Basically, I think there probably is a better value or method to use to indicate that evidence is unavailable. I guess we could just mint a IRI. But this is why my head hurts when I try to think this out.

dr-shorthair commented 2 years ago

Right. rdf:nil is the stopping point for lists (which are built as a series of links in RDF). I'm not sure it would be wise to use it for much else.

Like I said an explicit 'nil' might be useful. rdf:nil might not be the best choice though.

dr-shorthair commented 2 years ago

FWIW - OGC defined a suite of different nil values or nil-reasons here: http://www.opengis.net/def/nil/OGC/0/ They were originally conceived for GML (i.e. in the XML era), and have been partially ported to a linked data environment. The above detection range ones were added to support instrumental observations and measurements.

I'm by no means suggesting that the OGC values are fit for purpose here, but just holding them up as an example of how this issue has been dealt with elsewhere.

albenson-usgs commented 2 years ago

Based on the call this morning (anyone feel free to correct me) it seems to me that we need to determine:

  1. If basisOfRecord is only supposed to be an indication of the evidence that is available to document an occurrence or determination (and NOT as a categorization mechanism for searching, sorting as it currently is for e.g. PreservedSpecimen and FossilSpecimen)?
  2. If yes to the above, should it be replaced with rdf:type?
  3. If yes, does the dcmitype vocabulary work for our needs to document the evidence for an occurrence or determination?
  4. Separately (but just as important to me) should basisOfRecord / rdf:type be a required term in the IPT with a controlled vocabulary?
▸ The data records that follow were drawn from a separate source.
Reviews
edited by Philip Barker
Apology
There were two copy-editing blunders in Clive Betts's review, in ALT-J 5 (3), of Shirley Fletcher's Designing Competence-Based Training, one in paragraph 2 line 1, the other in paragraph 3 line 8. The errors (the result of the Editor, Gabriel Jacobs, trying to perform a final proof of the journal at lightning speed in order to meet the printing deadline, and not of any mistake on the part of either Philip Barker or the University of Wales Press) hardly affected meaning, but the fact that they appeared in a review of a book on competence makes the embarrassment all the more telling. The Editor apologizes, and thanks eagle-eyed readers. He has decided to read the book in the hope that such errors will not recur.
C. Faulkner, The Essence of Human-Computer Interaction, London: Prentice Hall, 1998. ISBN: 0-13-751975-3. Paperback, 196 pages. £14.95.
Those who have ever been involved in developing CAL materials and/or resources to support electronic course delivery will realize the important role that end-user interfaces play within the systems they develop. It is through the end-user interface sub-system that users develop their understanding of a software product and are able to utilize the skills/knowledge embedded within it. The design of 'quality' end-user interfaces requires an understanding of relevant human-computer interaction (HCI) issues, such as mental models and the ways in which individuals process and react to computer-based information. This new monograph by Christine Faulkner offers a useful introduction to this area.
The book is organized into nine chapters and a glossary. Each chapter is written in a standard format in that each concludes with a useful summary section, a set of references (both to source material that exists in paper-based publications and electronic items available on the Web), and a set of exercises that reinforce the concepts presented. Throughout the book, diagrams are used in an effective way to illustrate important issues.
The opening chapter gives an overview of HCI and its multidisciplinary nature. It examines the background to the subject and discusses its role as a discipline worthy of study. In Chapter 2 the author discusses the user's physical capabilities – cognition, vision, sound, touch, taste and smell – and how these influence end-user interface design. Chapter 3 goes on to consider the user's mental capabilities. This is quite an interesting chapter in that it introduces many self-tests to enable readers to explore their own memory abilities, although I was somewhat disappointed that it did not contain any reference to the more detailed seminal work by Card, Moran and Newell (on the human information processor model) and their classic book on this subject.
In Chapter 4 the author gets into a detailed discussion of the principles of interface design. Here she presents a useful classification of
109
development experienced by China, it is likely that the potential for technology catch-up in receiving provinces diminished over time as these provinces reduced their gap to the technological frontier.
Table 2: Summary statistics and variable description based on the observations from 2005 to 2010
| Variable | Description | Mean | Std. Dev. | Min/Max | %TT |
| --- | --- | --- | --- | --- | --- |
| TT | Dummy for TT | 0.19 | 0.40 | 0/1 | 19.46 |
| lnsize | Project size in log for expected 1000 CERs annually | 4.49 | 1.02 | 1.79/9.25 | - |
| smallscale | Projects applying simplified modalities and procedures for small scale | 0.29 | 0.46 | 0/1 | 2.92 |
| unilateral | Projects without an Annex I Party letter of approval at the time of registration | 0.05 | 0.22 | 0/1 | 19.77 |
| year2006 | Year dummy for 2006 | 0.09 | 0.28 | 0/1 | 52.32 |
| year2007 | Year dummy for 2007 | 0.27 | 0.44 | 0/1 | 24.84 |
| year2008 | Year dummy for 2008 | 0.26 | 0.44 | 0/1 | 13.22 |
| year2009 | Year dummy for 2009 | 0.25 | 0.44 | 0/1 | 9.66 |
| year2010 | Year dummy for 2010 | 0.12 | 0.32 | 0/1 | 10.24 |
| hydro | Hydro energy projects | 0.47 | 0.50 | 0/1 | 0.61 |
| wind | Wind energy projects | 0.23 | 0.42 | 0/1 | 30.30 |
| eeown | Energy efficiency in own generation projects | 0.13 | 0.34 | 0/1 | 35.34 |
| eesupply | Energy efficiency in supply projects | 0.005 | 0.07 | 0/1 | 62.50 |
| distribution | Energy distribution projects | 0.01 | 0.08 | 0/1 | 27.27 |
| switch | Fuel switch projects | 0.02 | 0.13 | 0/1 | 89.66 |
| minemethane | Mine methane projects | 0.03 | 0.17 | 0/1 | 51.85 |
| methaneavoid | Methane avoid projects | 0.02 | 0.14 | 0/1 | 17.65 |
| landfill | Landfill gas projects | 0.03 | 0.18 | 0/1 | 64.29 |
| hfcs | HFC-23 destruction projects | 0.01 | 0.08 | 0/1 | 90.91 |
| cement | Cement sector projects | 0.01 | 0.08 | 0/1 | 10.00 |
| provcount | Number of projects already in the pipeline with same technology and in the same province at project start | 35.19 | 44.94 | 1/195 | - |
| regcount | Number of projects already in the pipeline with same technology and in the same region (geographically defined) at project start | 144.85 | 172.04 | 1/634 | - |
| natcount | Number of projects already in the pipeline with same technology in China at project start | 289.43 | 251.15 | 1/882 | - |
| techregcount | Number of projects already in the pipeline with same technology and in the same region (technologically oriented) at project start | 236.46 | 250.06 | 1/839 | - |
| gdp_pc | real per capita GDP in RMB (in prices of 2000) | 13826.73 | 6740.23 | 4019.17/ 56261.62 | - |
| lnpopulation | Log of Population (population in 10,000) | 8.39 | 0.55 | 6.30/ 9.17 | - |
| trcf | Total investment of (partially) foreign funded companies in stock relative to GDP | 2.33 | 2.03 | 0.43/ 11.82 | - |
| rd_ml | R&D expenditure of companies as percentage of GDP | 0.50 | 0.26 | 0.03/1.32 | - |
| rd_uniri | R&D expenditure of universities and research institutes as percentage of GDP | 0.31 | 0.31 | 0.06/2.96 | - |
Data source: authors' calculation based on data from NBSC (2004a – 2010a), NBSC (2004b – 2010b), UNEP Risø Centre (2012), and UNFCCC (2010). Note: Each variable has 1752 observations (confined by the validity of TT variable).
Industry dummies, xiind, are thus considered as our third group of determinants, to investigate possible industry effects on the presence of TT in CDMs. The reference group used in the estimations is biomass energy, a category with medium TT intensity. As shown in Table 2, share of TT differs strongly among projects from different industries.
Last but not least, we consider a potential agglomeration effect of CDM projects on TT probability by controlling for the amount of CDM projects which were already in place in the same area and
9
Apologies if this is off base. Just trying to determine where the decision points are to resolve this.

tucotuco commented 2 years ago

This might be a good thing to discuss in the second meeting today if possible.

On Wed, Sep 15, 2021 at 5:44 PM Abby Benson @.***> wrote:

Based on the call this morning (anyone feel free to correct me) it seems to me that we need to determine:

  1. If basisOfRecord is only supposed to be an indication of the evidence that is available to document an occurrence or determination (and NOT as a categorization mechanism for searching, sorting as it currently is for e.g. PreservedSpecimen and FossilSpecimen)?
  2. If yes to the above, should it be replaced with rdf:type?
  3. If yes, does the dcmitype vocabulary https://www.dublincore.org/specifications/dublin-core/dcmi-terms/#http://purl.org/dc/dcmitype/Collection work for our needs to document the evidence for an occurrence or determination?
  4. Separately (but just as important to me) should basisOfRecord / rdf:type be a required term in the IPT with a controlled vocabulary?

Apologies if this is off base. Just trying to determine where the decision points are to resolve this.

— You are receiving this because you were mentioned. Reply to this email directly, view it on GitHub https://github.com/tdwg/material-sample/issues/11#issuecomment-920362964, or unsubscribe https://github.com/notifications/unsubscribe-auth/AADQ723ANCM2CJFNIQQF54DUCEAT7ANCNFSM5CORKNYQ . Triage notifications on the go with GitHub Mobile for iOS https://apps.apple.com/app/apple-store/id1477376905?ct=notification-email&mt=8&pt=524675 or Android https://play.google.com/store/apps/details?id=com.github.android&referrer=utm_campaign%3Dnotification-email%26utm_medium%3Demail%26utm_source%3Dgithub.

Jegelewicz commented 2 years ago

@tucotuco "BasisOfRecord - best evidence for an occurrence"

Jegelewicz commented 2 years ago

@m-hope "the pathway from organism at event to taxon at location in time" how the organism got identified as taxon.

Jegelewicz commented 2 years ago

Me - "What is this record about"

Jegelewicz commented 2 years ago

I believe we have determined that BasisOfRecord is an overloaded term that we are expecting to convey information about types of evidence, identification practices, suitability for use, and possibly more. Feel free to add to the list here or with use cases in the Wiki.